L'utilizzo del "Crivu" nella tradizione agricola
di: Vito Marino - del 2015-07-28
Durante la civiltà contadina il grano, dopo mietuto si portava “a lu postu d’aria” (all’aia) per essere “cacciatu” (trebiato) con gli animali da soma. Quindi, in sintesi, dopo aver tolta la paglia, si effettuava la prima cernita con il crivello a maglie larghe “lu sbarratozzu” che serviva a scartare le parti più grossolane.
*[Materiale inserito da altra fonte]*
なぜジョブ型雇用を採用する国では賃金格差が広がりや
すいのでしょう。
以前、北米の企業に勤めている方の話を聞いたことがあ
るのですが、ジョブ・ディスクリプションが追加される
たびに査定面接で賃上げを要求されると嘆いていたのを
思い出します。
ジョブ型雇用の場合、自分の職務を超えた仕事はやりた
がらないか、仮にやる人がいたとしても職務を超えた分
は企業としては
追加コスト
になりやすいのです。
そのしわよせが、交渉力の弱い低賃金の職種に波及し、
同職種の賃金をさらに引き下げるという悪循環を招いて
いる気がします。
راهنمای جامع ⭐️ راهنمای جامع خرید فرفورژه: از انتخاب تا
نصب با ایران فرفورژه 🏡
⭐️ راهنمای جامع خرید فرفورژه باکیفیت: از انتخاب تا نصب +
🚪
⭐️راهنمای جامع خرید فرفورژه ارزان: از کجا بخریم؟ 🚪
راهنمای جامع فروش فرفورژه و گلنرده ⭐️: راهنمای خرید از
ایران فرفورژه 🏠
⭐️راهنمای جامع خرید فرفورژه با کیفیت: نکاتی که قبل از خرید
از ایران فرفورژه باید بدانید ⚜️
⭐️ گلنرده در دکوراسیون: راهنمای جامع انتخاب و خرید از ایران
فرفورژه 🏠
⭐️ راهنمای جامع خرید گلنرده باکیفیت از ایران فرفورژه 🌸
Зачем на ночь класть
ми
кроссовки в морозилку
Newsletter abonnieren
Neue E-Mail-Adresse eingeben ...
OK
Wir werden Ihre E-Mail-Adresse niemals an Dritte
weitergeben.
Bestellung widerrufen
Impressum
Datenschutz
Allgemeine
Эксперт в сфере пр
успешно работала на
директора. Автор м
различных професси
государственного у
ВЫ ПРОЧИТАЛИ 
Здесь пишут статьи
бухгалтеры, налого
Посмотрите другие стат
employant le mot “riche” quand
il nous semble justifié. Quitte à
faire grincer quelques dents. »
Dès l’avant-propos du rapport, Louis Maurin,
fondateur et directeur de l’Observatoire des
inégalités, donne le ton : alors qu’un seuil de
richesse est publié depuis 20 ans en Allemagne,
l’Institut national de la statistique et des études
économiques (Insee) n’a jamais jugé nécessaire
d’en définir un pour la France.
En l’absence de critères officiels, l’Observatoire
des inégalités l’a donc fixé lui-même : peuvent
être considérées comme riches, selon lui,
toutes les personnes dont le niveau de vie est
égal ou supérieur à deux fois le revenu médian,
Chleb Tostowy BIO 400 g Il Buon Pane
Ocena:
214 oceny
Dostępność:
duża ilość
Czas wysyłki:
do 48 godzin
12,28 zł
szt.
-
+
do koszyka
Quindi si effettuava una seconda cernita, eseguita con un “crivu d’occhiu” chiamato così perché aveva dei buchi a forma di occhio ma delle dimensioni del chicco di grano, che veniva montato sopra vento, sospeso al centro di un treppiedi formato da tre lunghe aste ricavate dalle infiorescenze delle “gabbare” (agave) di legno legate al vertice con una corda.
Questa ulteriore selezione serviva a separare il grano dalle ultime pagliuzze “ciusca” rimaste. Infine, il grano si metteva in un canestro e si lasciava cadere dall’alto. Il vento provvedeva a mandare via le parti più leggere e, il grano più pesante cadeva per terra. Questa cernita mi fa ricordare ad un indovinello che diceva: “deci chi tennu e unu chi caca, e soccu caca ni mancia lu papa” dove i dieci erano le dita e “soccu caca” era il prezioso grano, che ne mangia pure il papa.